Marcotte goes further in her argument though, stating that carrying the baby to term and putting it up for adoption is not a reasonable option, either, for a woman who does not want a baby at all.

And don’t float “adoption” as an answer. Adoption? [Screw] you, seriously. I am not turning my body over for nine months of gaining weight and puking and being tired and suffering and not being able to sleep on my side and going to the hospital for a bout of misery and pain so that some couple I don’t know and probably don’t even like can have a baby. I don’t owe that couple a free couch to sleep on while they come to my city to check out the local orphans, so I sure as [crap] don’t own them my body. I like drinking alcohol and eating soft cheese. I like not having a giant growth protruding out of my stomach. I hate hospitals and like not having stretch marks. We don’t even force men to donate sperm—a largely pleasurable activity with no physical cost—so forcing women to donate babies is reprehensible.

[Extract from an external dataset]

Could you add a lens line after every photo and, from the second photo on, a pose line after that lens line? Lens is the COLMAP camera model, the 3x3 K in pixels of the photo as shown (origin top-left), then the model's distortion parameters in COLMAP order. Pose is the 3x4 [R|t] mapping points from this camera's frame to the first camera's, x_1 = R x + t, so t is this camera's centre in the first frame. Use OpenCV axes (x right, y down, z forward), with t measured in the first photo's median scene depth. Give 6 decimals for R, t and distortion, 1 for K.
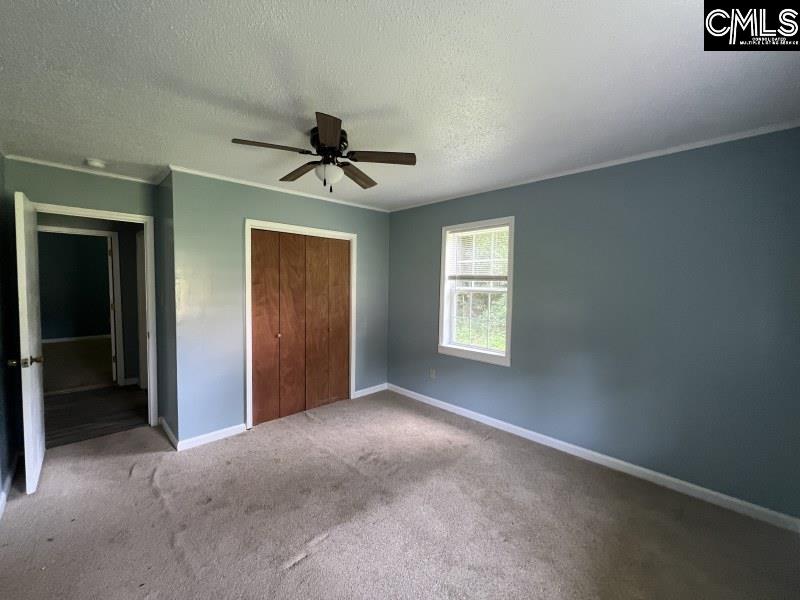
lens RADIAL K [[328.1, 0, 400.0], [0, 328.1, 300.0], [0, 0, 1]] dist [-0.001390, -0.000066]
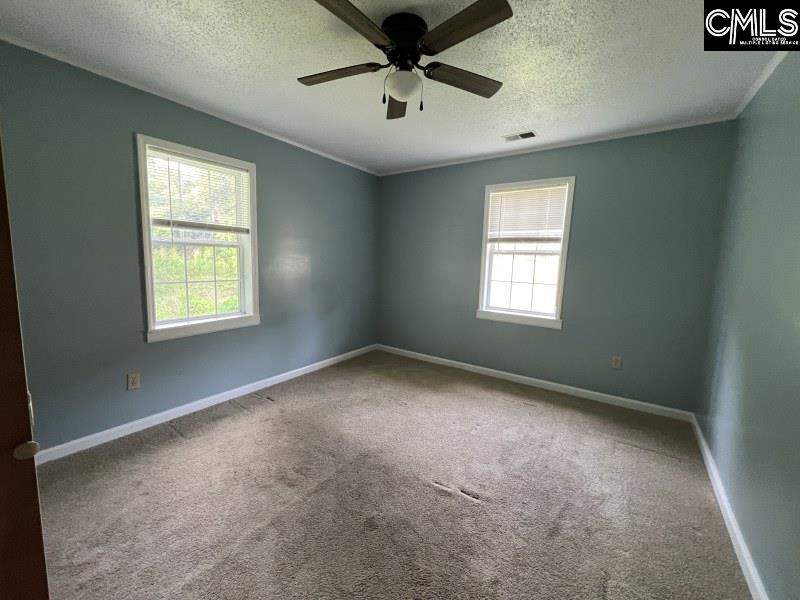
lens RADIAL K [[328.1, 0, 400.0], [0, 328.1, 300.0], [0, 0, 1]] dist [-0.001390, -0.000066]
pose [[-0.199189, -0.143391, 0.969414, -0.694085], [0.015158, 0.988668, 0.149354, -0.006290], [-0.979844, 0.044444, -0.194759, 0.788866]]
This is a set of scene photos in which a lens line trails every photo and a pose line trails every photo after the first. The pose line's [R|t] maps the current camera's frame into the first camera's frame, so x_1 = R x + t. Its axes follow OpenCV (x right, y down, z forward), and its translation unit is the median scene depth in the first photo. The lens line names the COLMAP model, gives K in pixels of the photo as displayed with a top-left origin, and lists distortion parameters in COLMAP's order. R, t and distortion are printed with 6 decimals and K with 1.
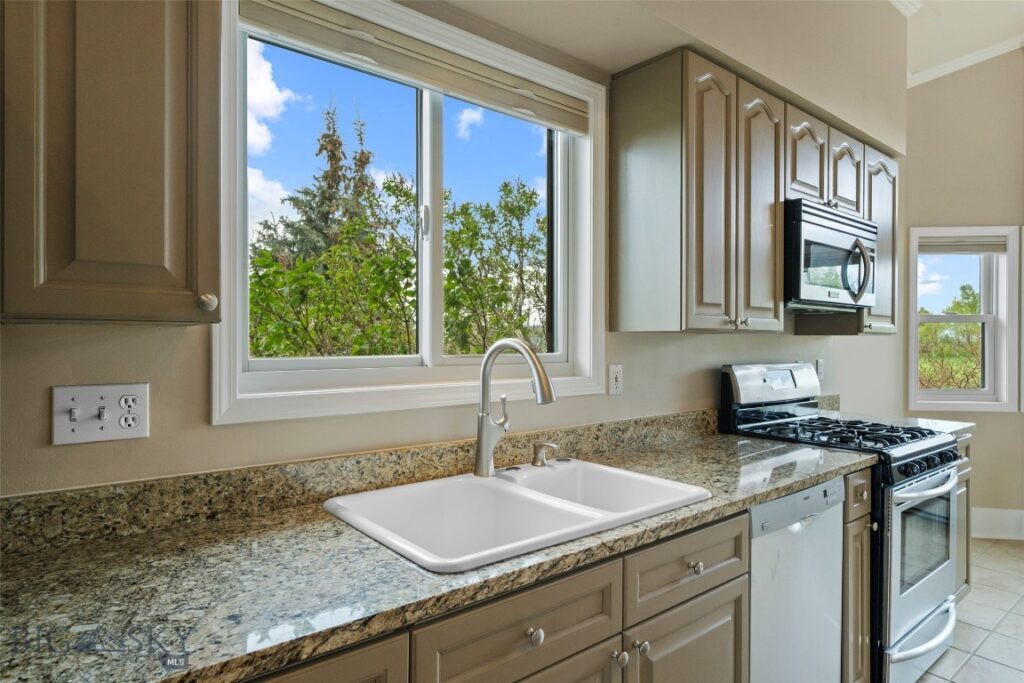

Forcing women to donate babies? Really? Again, unless the woman was raped, no one forced her to get pregnant. Society forces people to accept the consequences of their choices all the time; why should we not when it comes to carrying a baby to term?

When it comes right down to it, Marcotte’s position can be summed up in her own statement: “This is why, if my birth control fails, I am totally having an abortion. Given the choice between living my life how I please and having my body within my control and the fate of a lentil-sized, brainless embryo that has half a chance of dying on its own anyway, I choose me.” That is what it is all about. Whatever you may want to call it, Marcotte, and those who think like her, are one hundred percent self-centered and want to do whatever works for them. That is about the only thing about Marcotte’s article I can appreciate–she is bluntly honest about this fact that too many on the pro-death side try to avoid.

Just as I suggested with Heather Ault, we need to pray for Amanda Marcotte. But we also need to pray for our country, because we have, for more than forty years, made Marcotte’s position legal. Perhaps her argument will get enough attention that enough people will realize how incredibly stupid and inconsistent is the idea that the woman’s convenience trumps the baby’s right to live. We can pray for that, too.